KOKO - öykü

               Koko dövüşmesini bilmezdi. Yufka yürekliydi Koko... Topraklarının, kendilerine haram edildiği bir coğrafyadan kopmuş, İstanbul şehrinin varoşlarına sığınmışlardı. Uzaktan bakıldığında, sıvasız evlerlerinin kırmızıdan kahverengiye bir cümbüş oluşturduğu, sokaklarında yoksulluğun beni gör dediği bir semtte oturuyorlardı. Otuzunda ya vardı, ya yoktu. Kocaman kemikli çenesi, iki metreyi aşan boyu, geniş omuzlarından birer balyoz gibi sarkan kollarıyla tam bir insan irisiydi Koko. Onu tanımayanlara ürkütücü gelen bu görünüşün altında, ondan beklenemeyecek denli saf ve çocukça bir ruh taşıyordu. Gelişkin ve iri gövdesine karşılık, zekası için aynı şey pek söylenemezdi. Bu yüzden olsa gerek, okula da gitmemişti Koko.
       Onunla anlaşabilmek için, kısa ve basit cümleleri seçmek gerekirdi. Uzun olanları anlamakta güçlük çeker, hemen kafası karışırdı. Üç sözcük söylense, aklında ancak son ikisi kalır, birinciyi kesinlikle unuturdu. Doğduğunda, başı normalden çok büyükmüş. Köy yerinde doktor ya da ebe hak getire! Aile, uzun süre çocuklarının iri yapılı vucuduyla övünmüş, zekasındaki geriliği ise çok sonra farkedebilmişlerdi. Hoş, farketseler de ne yazardı; hayatın, onlar için karşı konulmaz olan hışmına  boyun eğmekten başka çıkar yolları yine olmayacaktı. Neyse ki, onun bu engelli hali, “deli” denmeyecek denli zararsız bir zeka geriliği idi. Fikri yeteneklerindeki kısıtlığa karşın, kimseye zarar vermeyen, kendi halindeki uysal kişiliği, herkesçe sevilmesine neden olmuştu. Üstelik, bu heybetli gövdenin taşıdığı çocukça saflık, anlama ve kavrama yeteneğindeki kıtlıkla birleşince, onu mahallenin maskotu yapmıştı.
       Sözcüklerin “k” ile başlayanlarıyla, arası hiç iyi değildi Koko’nun. Böyle sözcüklere takıntısı vardı; kesinlikle ilk seferinde söyleyemez,  “ko..., ko..., ko...” diye birkaç kez kekeledikten sonra, zoraki çıkarırdı ağzından kelimeyi. Bu yüzden “Koko” demişlerdi O’na. Asıl ismini, kimbilir kendi bile unutmuştu ...
*     *      *
       Mahalle kahvesi; yaşlısı, genci, işçisi, işsiziyle çoğunun ortak mekanıydı. Özellikle, kışın soğuk ve yağmurlu günleriyle, akşam sonralarının vazgeçilmez durağıydı burası. Gençler, kahvehanenin, duvarları kirden ve sigara dumanından kahverengiye boyanmış loş arka bölümünde oturur, toplum ve memleket sorunları üzerine söyleşirlerdi. Yetişkin ve daha yaşlılar ise, televizyona daha yakın olan orta kısımları tercih eder, yeşil kadife örtülü masalarda okey, tavla ya da pişpirik oynarlardı.

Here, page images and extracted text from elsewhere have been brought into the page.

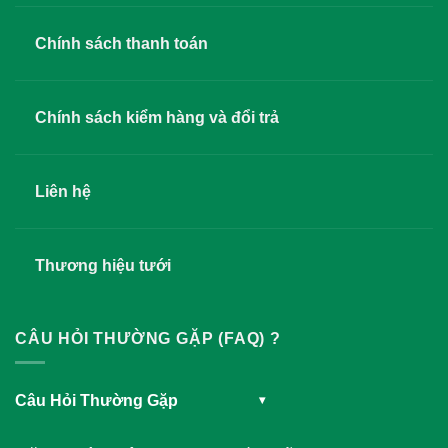
Chính sách thanh toán
Chính sách kiểm hàng và đổi trả
Liên hệ
Thương hiệu tưới
CÂU HỎI THƯỜNG GẶP (FAQ) ?
Câu Hỏi Thường Gặp
▾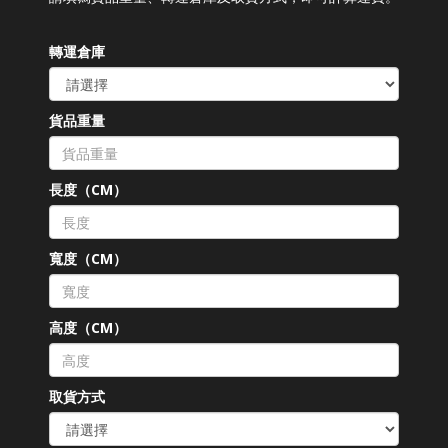
轉運倉庫
貨品重量
長度（CM）
寬度（CM）
高度（CM）
取貨方式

       Koko, nereden bulmuşsa bulmuş, tahta ayaklı, oturma yeri oldukça geniş, hasır bir iskemle getirmiş, onu kahvenin demirbaşı yapmıştı. İskemlesi, televizyon dolabının asıldığı beton kolonun hemen dibinde durur, kendisi de sürekli burada otururdu. Kahvedekiler buraya “Koko’nun tapulu yeri” derlerdi. Sağ tarafını, yakınındaki demir döküm sobaya verir, sol omzunu televizyona, yüzünü de  kalabalığa dönerdi. Televizyonu izlerken bile, konumunu asla değiştirmez, başını sol omzunun üzerinden, aşağıdan yukarıya doğru kaldırır, öyle seyrederdi. Nasıl olur da boynu tutulmaz, gözleri şaşılanmaz herkes hayret ederdi. Kahveye geldiğinde yaptığı ilk iş, iskemlesini aramak olurdu. Onu ne olursa olsun buluncaya kadar arar, bulduğunda ise üzerinde oturana parmağıyla; “yaylan!” dercesine kalkmasını işaret ederdi. Onun, iskemlesini aradığını görenler, genellikle kimde olduğunu söylerlerdi. Bazansa, içlerinden birileri muziplik yapmak ister, aralarında anlaşır, iskemleyi saklarlardı. Koko, buluncaya kadar iskemlesini arar, aksi durumda başka bir yere kesinlikle oturmazdı. Eğer, şakanın süresi biraz uzayıp da, dozunu aşarsa, bir duvara yaslanır, somurtur ve kaşlarını çatar, herkese küserdi... Sonra, gönlünü almak faslı başlardı Koko’nun; olaya bir fail bulunur, uçlu cigaralar ikram edilir, tarçınlı çaylar söylenirdi...           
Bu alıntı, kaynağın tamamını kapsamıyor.